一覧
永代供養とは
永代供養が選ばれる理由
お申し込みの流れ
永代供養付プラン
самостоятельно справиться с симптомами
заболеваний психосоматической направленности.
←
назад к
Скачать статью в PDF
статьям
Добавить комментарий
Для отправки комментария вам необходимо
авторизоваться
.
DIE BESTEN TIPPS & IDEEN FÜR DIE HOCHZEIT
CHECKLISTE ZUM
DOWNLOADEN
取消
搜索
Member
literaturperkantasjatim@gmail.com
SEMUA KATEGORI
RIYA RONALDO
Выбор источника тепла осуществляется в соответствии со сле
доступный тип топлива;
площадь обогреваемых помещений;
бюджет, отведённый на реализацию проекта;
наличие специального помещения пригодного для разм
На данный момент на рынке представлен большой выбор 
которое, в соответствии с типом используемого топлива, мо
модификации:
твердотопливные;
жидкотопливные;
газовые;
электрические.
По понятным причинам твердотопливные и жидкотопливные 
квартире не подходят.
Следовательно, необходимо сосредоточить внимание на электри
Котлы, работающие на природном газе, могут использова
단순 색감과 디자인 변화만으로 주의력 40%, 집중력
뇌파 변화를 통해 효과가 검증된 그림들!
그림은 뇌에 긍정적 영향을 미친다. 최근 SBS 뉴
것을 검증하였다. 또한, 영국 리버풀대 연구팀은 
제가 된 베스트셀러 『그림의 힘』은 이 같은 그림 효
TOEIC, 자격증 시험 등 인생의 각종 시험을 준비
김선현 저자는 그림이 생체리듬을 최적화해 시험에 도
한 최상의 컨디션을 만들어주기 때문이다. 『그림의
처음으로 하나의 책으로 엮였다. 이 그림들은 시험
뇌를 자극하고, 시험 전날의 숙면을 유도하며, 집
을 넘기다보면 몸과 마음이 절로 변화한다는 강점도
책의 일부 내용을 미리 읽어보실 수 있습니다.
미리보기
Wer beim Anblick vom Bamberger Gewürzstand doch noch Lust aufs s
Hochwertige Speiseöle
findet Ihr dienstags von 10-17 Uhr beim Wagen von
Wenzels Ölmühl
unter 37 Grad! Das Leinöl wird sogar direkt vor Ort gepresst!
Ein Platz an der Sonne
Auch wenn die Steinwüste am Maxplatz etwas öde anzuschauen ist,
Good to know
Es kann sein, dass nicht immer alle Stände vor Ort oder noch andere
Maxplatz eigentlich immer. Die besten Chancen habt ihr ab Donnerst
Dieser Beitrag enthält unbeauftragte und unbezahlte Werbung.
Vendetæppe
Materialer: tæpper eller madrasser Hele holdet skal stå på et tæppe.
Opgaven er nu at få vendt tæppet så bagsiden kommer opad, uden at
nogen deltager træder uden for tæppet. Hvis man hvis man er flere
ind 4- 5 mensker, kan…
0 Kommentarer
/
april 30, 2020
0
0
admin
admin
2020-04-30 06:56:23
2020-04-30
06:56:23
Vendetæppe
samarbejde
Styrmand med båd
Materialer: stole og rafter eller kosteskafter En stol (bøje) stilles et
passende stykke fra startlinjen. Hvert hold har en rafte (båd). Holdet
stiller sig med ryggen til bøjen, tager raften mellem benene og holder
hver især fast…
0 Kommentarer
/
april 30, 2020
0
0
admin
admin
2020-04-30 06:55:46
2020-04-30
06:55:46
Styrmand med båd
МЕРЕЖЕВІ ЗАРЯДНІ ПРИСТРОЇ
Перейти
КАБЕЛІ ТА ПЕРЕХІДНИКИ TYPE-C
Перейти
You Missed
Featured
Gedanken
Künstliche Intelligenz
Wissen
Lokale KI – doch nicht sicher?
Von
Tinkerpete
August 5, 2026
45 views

====

Provide only the number of lines from the material above that include the word "необходимо".

Written solution →
2